Images are to be dropped, and the rest of the data reproduced exactly.
----- Records shown
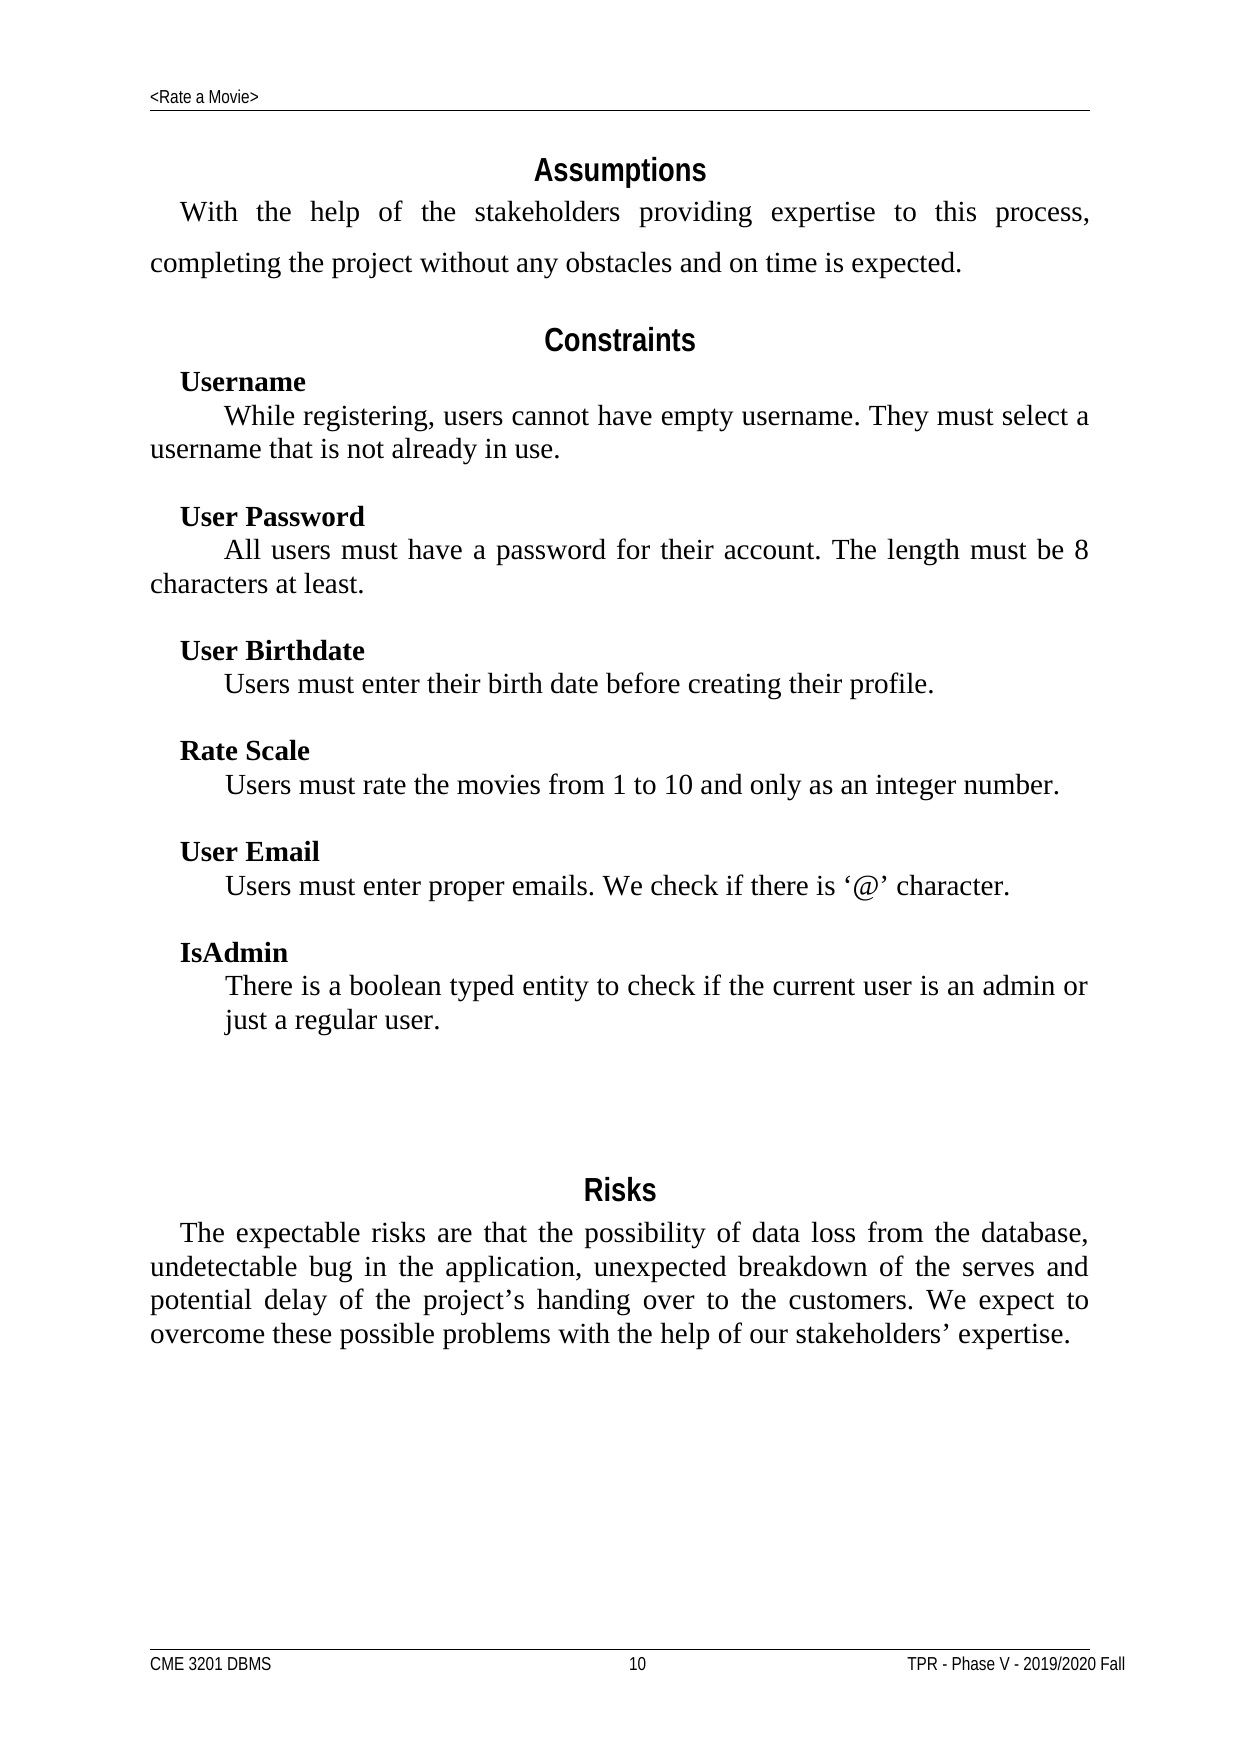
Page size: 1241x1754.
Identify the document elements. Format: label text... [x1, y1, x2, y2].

text Users must rate the movies from 1 to 10 and only as an integer number. [150, 767, 1090, 801]
text Users must enter proper emails. We check if there is ‘@’ character. [150, 868, 1090, 901]
text There is a boolean typed entity to check if the current user is an admin or just a regular user. [150, 968, 1090, 1035]
subtitle Risks [150, 1171, 1090, 1209]
text All users must have a password for their account. The length must be 8 characters at least. [150, 532, 1090, 599]
text Username [150, 364, 1090, 398]
text The expectable risks are that the possibility of data loss from the database, undetectable bug in the application, unexpected breakdown of the serves and potential delay of the project’s handing over to the customers. We expect to overcome these possible problems with the help of our stakeholders’ expertise. [150, 1215, 1090, 1349]
subtitle Constraints [150, 320, 1090, 358]
text With the help of the stakeholders providing expertise to this process, completing the project without any obstacles and on time is expected. [150, 194, 1090, 278]
text User Password [150, 499, 1090, 532]
text While registering, users cannot have empty username. They must select a username that is not already in use. [150, 398, 1090, 465]
subtitle Assumptions [150, 150, 1090, 188]
text User Email [150, 834, 1090, 868]
text Rate Scale [150, 733, 1090, 767]
text User Birthdate [150, 633, 1090, 666]
text IsAdmin [150, 935, 1090, 968]
text Users must enter their birth date before creating their profile. [150, 666, 1090, 700]
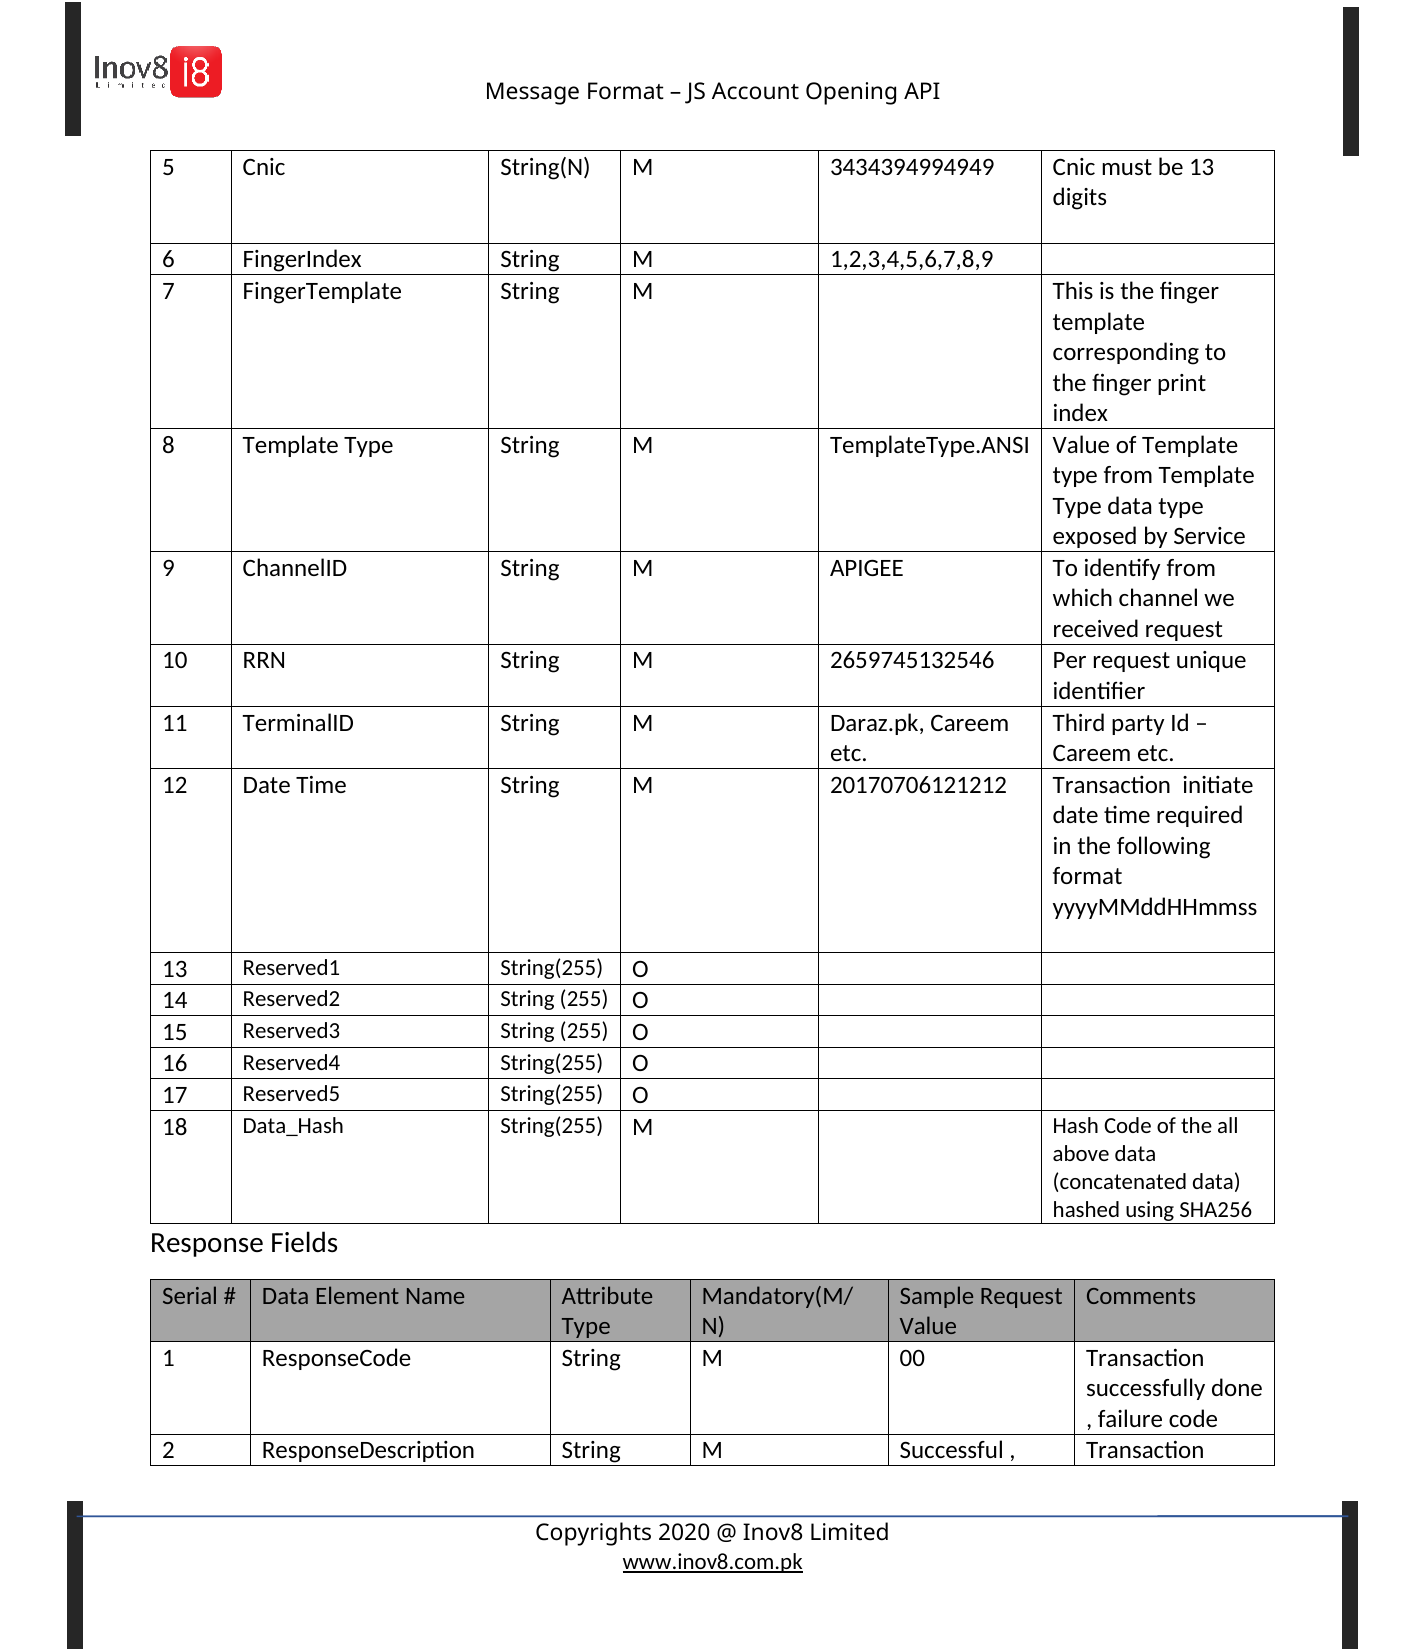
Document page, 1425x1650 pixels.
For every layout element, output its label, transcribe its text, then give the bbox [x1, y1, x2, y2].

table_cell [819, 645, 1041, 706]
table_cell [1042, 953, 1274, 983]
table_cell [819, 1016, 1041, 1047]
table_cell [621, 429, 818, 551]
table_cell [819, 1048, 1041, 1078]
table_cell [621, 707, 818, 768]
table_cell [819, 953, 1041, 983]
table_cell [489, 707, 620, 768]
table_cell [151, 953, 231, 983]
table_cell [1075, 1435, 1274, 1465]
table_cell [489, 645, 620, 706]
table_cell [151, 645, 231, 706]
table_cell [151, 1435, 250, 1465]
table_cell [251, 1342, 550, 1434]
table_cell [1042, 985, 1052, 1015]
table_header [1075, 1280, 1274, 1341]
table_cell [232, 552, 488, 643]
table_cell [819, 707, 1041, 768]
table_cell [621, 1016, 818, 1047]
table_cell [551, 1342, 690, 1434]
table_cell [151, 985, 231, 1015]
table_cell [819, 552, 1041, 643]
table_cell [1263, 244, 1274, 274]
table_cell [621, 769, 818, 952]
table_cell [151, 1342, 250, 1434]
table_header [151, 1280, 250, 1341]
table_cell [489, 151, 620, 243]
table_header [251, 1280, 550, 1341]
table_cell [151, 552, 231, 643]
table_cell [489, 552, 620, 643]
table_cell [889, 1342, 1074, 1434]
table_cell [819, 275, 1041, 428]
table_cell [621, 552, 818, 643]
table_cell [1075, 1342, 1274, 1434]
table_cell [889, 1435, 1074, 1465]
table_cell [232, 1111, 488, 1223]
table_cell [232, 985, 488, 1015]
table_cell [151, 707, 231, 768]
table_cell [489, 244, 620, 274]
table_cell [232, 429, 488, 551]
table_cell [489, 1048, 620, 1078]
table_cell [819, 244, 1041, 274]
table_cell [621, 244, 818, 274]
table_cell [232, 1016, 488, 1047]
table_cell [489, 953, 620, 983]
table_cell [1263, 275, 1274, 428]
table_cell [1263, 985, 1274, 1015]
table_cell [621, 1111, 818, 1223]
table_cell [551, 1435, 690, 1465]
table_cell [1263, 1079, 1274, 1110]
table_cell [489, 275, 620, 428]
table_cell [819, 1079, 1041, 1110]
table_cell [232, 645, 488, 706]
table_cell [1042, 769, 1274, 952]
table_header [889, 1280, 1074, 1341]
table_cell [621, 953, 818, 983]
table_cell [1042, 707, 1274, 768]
picture [89, 42, 225, 101]
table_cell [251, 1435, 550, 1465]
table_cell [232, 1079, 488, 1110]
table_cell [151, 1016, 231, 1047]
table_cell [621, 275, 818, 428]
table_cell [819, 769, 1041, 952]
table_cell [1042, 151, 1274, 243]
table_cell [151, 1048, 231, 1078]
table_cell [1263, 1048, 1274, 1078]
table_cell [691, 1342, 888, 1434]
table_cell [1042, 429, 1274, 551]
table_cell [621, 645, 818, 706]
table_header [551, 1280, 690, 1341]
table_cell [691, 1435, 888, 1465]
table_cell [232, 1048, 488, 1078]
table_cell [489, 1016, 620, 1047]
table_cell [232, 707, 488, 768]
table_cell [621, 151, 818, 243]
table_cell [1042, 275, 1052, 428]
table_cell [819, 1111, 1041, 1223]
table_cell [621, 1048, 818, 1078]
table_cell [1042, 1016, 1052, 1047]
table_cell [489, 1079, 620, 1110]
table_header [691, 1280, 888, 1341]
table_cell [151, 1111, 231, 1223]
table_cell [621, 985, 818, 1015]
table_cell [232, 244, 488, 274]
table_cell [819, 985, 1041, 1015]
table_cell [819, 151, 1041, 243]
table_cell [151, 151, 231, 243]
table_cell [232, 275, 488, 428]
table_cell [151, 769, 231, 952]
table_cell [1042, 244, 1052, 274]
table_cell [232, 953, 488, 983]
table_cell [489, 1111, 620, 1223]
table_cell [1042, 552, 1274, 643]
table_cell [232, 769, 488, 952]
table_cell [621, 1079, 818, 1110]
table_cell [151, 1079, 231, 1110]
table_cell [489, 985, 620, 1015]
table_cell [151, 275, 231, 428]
text Response Fields [150, 1224, 1275, 1259]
----------
→ Exercise solution
Page size: 1241x1754.
Identify the document elements. Format: label text... [x1, y1, x2, y2].

text Users must rate the movies from 1 to 10 and only as an integer number. [150, 767, 1090, 801]
text Users must enter proper emails. We check if there is ‘@’ character. [150, 868, 1090, 901]
text There is a boolean typed entity to check if the current user is an admin or just a regular user. [150, 968, 1090, 1035]
subtitle Risks [150, 1171, 1090, 1209]
text All users must have a password for their account. The length must be 8 characters at least. [150, 532, 1090, 599]
text Username [150, 364, 1090, 398]
text The expectable risks are that the possibility of data loss from the database, undetectable bug in the application, unexpected breakdown of the serves and potential delay of the project’s handing over to the customers. We expect to overcome these possible problems with the help of our stakeholders’ expertise. [150, 1215, 1090, 1349]
subtitle Constraints [150, 320, 1090, 358]
text With the help of the stakeholders providing expertise to this process, completing the project without any obstacles and on time is expected. [150, 194, 1090, 278]
text User Password [150, 499, 1090, 532]
text While registering, users cannot have empty username. They must select a username that is not already in use. [150, 398, 1090, 465]
subtitle Assumptions [150, 150, 1090, 188]
text User Email [150, 834, 1090, 868]
text Rate Scale [150, 733, 1090, 767]
text User Birthdate [150, 633, 1090, 666]
text IsAdmin [150, 935, 1090, 968]
text Users must enter their birth date before creating their profile. [150, 666, 1090, 700]
Document page, 1425x1650 pixels.
For every layout element, output its label, transcribe its text, then give the bbox [x1, y1, x2, y2].

table_cell [819, 645, 1041, 706]
table_cell [1042, 953, 1274, 983]
table_cell [819, 1016, 1041, 1047]
table_cell [621, 429, 818, 551]
table_cell [819, 1048, 1041, 1078]
table_cell [621, 707, 818, 768]
table_cell [819, 953, 1041, 983]
table_cell [489, 707, 620, 768]
table_cell [151, 953, 231, 983]
table_cell [1075, 1435, 1274, 1465]
table_cell [489, 645, 620, 706]
table_cell [151, 645, 231, 706]
table_cell [151, 1435, 250, 1465]
table_cell [251, 1342, 550, 1434]
table_cell [1042, 985, 1052, 1015]
table_header [1075, 1280, 1274, 1341]
table_cell [232, 552, 488, 643]
table_cell [819, 707, 1041, 768]
table_cell [621, 1016, 818, 1047]
table_cell [551, 1342, 690, 1434]
table_cell [151, 985, 231, 1015]
table_cell [819, 552, 1041, 643]
table_cell [1263, 244, 1274, 274]
table_cell [621, 769, 818, 952]
table_cell [151, 1342, 250, 1434]
table_header [151, 1280, 250, 1341]
table_cell [489, 151, 620, 243]
table_header [251, 1280, 550, 1341]
table_cell [151, 552, 231, 643]
table_cell [489, 552, 620, 643]
table_cell [889, 1342, 1074, 1434]
table_cell [819, 275, 1041, 428]
table_cell [621, 552, 818, 643]
table_cell [1075, 1342, 1274, 1434]
table_cell [889, 1435, 1074, 1465]
table_cell [232, 1111, 488, 1223]
table_cell [232, 985, 488, 1015]
table_cell [151, 707, 231, 768]
table_cell [489, 244, 620, 274]
table_cell [232, 429, 488, 551]
table_cell [489, 1048, 620, 1078]
table_cell [819, 244, 1041, 274]
table_cell [621, 244, 818, 274]
table_cell [232, 1016, 488, 1047]
table_cell [489, 953, 620, 983]
table_cell [1263, 275, 1274, 428]
table_cell [1263, 985, 1274, 1015]
table_cell [621, 1111, 818, 1223]
table_cell [551, 1435, 690, 1465]
table_cell [1263, 1079, 1274, 1110]
table_cell [489, 275, 620, 428]
table_cell [819, 1079, 1041, 1110]
table_cell [232, 645, 488, 706]
table_cell [1042, 769, 1274, 952]
table_header [889, 1280, 1074, 1341]
table_cell [621, 953, 818, 983]
table_cell [1042, 707, 1274, 768]
picture [89, 42, 225, 101]
table_cell [251, 1435, 550, 1465]
table_cell [232, 1079, 488, 1110]
table_cell [151, 1016, 231, 1047]
table_cell [621, 275, 818, 428]
table_cell [819, 769, 1041, 952]
table_cell [1042, 151, 1274, 243]
table_cell [151, 1048, 231, 1078]
table_cell [1263, 1048, 1274, 1078]
table_cell [691, 1342, 888, 1434]
table_cell [1042, 429, 1274, 551]
table_cell [621, 645, 818, 706]
table_header [551, 1280, 690, 1341]
table_cell [691, 1435, 888, 1465]
table_cell [232, 1048, 488, 1078]
table_cell [489, 1016, 620, 1047]
table_cell [232, 707, 488, 768]
table_cell [621, 151, 818, 243]
table_cell [1042, 275, 1052, 428]
table_cell [819, 1111, 1041, 1223]
table_cell [621, 1048, 818, 1078]
table_cell [1042, 1016, 1052, 1047]
table_cell [489, 1079, 620, 1110]
table_header [691, 1280, 888, 1341]
table_cell [151, 1111, 231, 1223]
table_cell [621, 985, 818, 1015]
table_cell [232, 244, 488, 274]
table_cell [819, 985, 1041, 1015]
table_cell [819, 151, 1041, 243]
table_cell [151, 151, 231, 243]
table_cell [232, 275, 488, 428]
table_cell [151, 769, 231, 952]
table_cell [1042, 244, 1052, 274]
table_cell [232, 953, 488, 983]
table_cell [489, 1111, 620, 1223]
table_cell [1042, 552, 1274, 643]
table_cell [232, 769, 488, 952]
table_cell [621, 1079, 818, 1110]
table_cell [151, 1079, 231, 1110]
table_cell [489, 985, 620, 1015]
table_cell [151, 275, 231, 428]
text Response Fields [150, 1224, 1275, 1259]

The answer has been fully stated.